Monday, 9 July 2012

9th July 1812: General Maitland informs the Home Office that Joseph Barrowclough is a liar

Manchester 9th July 1812.

My dear Sir.

I wrote to Lord Sidmouth yesterday that I should not trouble him in regard to certain feelings that had arisen in consequence of the seizure of Barrowclough at Holmfirth, but it may be well upon the whole that you should be aware of the facts in case any reference is made to you up—

The original information was deriv’d from the Two men Lloyd had up with him in Town, he immediately applied to Mr. Hay for a Warrant to take up the man on this information which Warrant was accordingly given & executed the same night by Lloyd himself, aided by a party of Dragoons at his request.

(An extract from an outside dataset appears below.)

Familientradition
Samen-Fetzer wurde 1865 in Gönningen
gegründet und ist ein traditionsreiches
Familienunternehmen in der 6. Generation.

The nature of the objection to this proceeding is first that there was no warrant at all, but the man was taken up by Military force, & secondly that he ought not to have been taken out of the County even with a Warrant—I have already explain’d the first to be totally unfounded, & I understand, though it does not affect the military in the least, that Mr. Hay was fully warranted by Act of Parliament in examining this man for commitment out of the County, being a Magistrate both of Lancashire & Yorkshire undoubtedly the final commitment must have been to the County gaol—

The Question then upon the whole appears to me to be merely one of discretion, & upon this I have no hesitation in saying, that I think it was perfectly right to adopt the line that was taken, We gain’d by this line the greatest of all objects, both time & doing it in a more secret manner, that if it had been sent into Yorkshire, & the very fact of employing men from a distance, must be good, as it could not be expected by the discontented—

The whole of the proceedings on the part of Mr. Radcliffe shews more temper & jealousy than any thing else, but I have no doubt when he finds there was a regular warrant, he will get [illegible]. he wrote me a very irritable letter, but I have not taken any but the most general notice of it—

The Parties I sent out last night have all return’d without having found a single stand of arms, every place describ’d was correctly stated by the Informer & discover’d, but without any appearance of arms having been there within any recent period, it appear’d most singular & hardly possible that any man could give the information of places so extremely accurately without having taxed his attention peculiarly so to do, enclos’d you will find a list of those places with the descriptions being the information—

This Event naturally shakes completely every degree of confidence one might otherwise be inclin’d to give him, I cannot help still thinking something may be made out of it. Mr. Hay is going to try this, & I trust it will be attended with success—

I shall write fully to morrow about the French Prisoners, & am My dear Sir

Your’s ever
T Maitland

[To] John Beckett Esqr
&c &c &c

This letter can be found at HO 42/125.